Flat CLDR Locale Data

Among the semantic and API issues with ICU resource bundles is the fallback of nested (non-top-level) resource items.

ICU resource bundles mostly behave like Java and Windows resource bundles: They perform fallback on the top level, and, like Windows resource bundles, they support structured data. (In the case of ICU, the structure is recursive and arbitrarily nestable, unlike Windows which provides fixed types like dialog box resources.) The idea is that you don't want the x coordinate of a dialog box to fallback, but only let the lookup for the whole dialog box fall back.

Fallback of nested items is bolted on top of the regular logic for the purpose of implementing CLDR locale data fallbacks while more or less retaining the nested structure of LDML.

One way to deal with this is to generalize and make public API for optional nested fallback.

Another way to deal with this is to flatten the locale data in ICU locale resource bundles, just like the CLDR tools code internally flattens the data using XPaths.

We could flatten the paths to single keys for every LDML item that is an atomic unit and is subject to fallbacks. Aside from most simple LDML items, this includes whole collation tailorings: For example, we would have a flat key for collations/phonebook which would access a Table with Sequence, Version etc. because there is no nested fallback for those. CLDR tools already have data and logic for distinguishing paths and atomic units.

With flattened locale data, there is no need to supported nested-item fallbacks, and we can remove the code, internal APIs, and semantic confusions about them.

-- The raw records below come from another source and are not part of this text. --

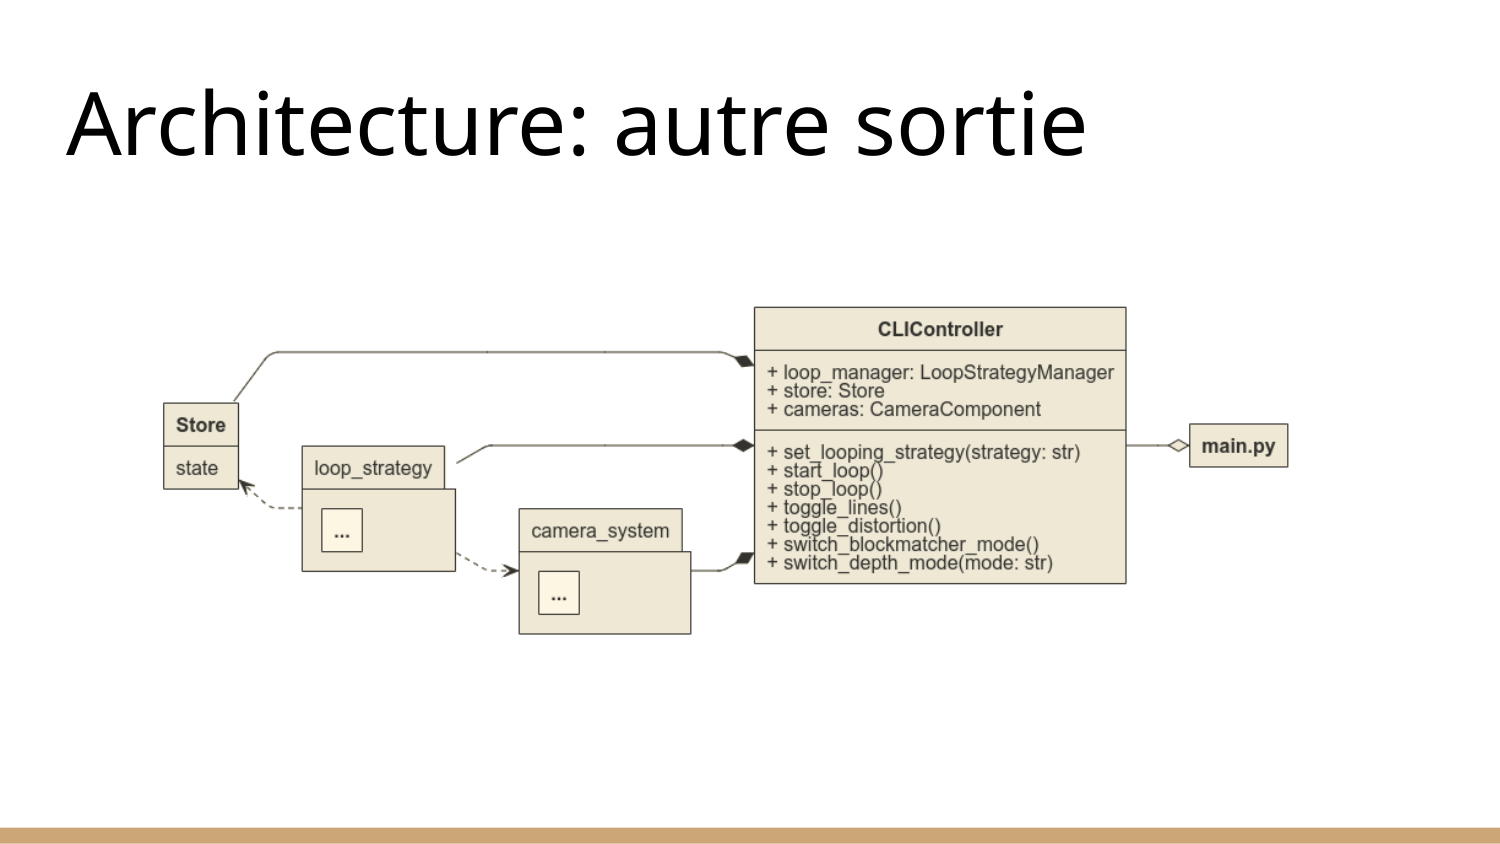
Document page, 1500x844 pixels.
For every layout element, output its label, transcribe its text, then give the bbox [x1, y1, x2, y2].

picture [135, 297, 1302, 647]
title Architecture: autre sortie [51, 51, 1449, 189]
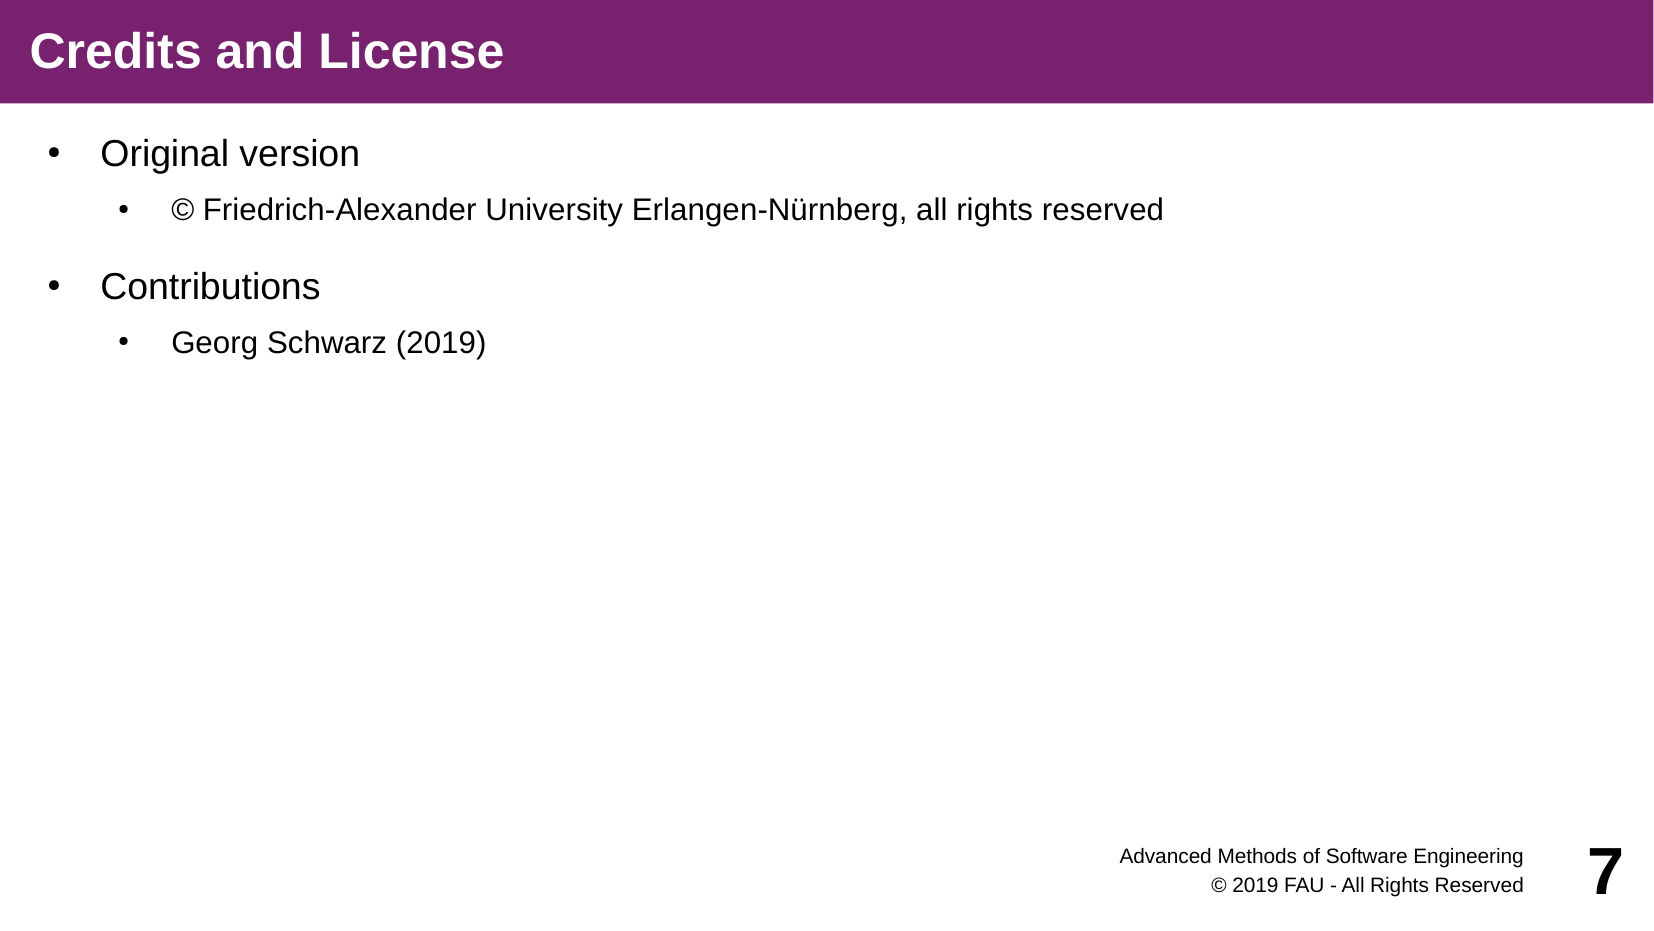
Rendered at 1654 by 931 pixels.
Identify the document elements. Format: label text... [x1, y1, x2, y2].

Looking at this another way, it would keep the resource bundle mechanism simple, and shift the complexity of dealing with CLDR locale data out to CLDR-specific code.

Paths Flattened to Keys

Logically, we would use top-level key strings that are LDML distinguishing XPaths.

TODO: Give examples of actual LDML XPaths.

The path keys would be fairly long. They would be shared via the pool bundle, but the pool bundle would probably be significantly larger than the current 15kB.

TODO(markus): Measure the size of a pool bundle that has every resource path in ICU turned into a single key.

The LDML2ICUConverter could generate compact path keys. The runtime code could either use such compact keys directly, or map from readable keys to compact ones.

We need to figure out whether it needs to be possible and easy to parse compact keys and map them back to full paths.

Keys could be compacted by turning most path elements into one or two characters each. Path elements from large sets could be left untouched (e.g., language and region codes) or mapped to short-ish strings if there is already an established mapping (e.g., 5-letter UN codes for time zones). The mapping for each path element needs to be unique only at the level at which it occurs because it will be prefixed by higher-level path elements.

For keeping keys parseable and easily truncatable, if we don't use path element separator punctuation, then we may need another way to indicate the start or end of a path element, for example by titlecasing the short form of each path element.

For example:

- date/calendar/gregorian/months/format/narrow/1 → DCGrMFN1
- languages/gsw → LGsw

In code, we might have an LDMLKey class that maps from a readable form to the compact form. We might have an LDMLElements enumeration and use it like

myKey = LDMLKey.make(LDMLElements.date, LDMLElements.calendar, LDMLElements.gregorian, ...);

value = de_AT_bundle.getString(myKey + "1"); // get the de_AT month name for January

Alternatively, keys could be compacted by calculating 18-bit hash codes for them and turning each hash code into a 3-character base64 string. If there are collisions, we may need to modify the hash function. This would probably be fastest and simplest, but make keys completely unreadable and unparseable. (In other words, while this might be the most compact key string storage, it may not lend itself to the kind of processing we need to do for CLDR data.)

One consideration is at what nodes in the LDML structure we need to be able to enumerate the available items. At such nodes we probably need keys that we can tokenize into path elements, and calculate the parent path key as a key prefix.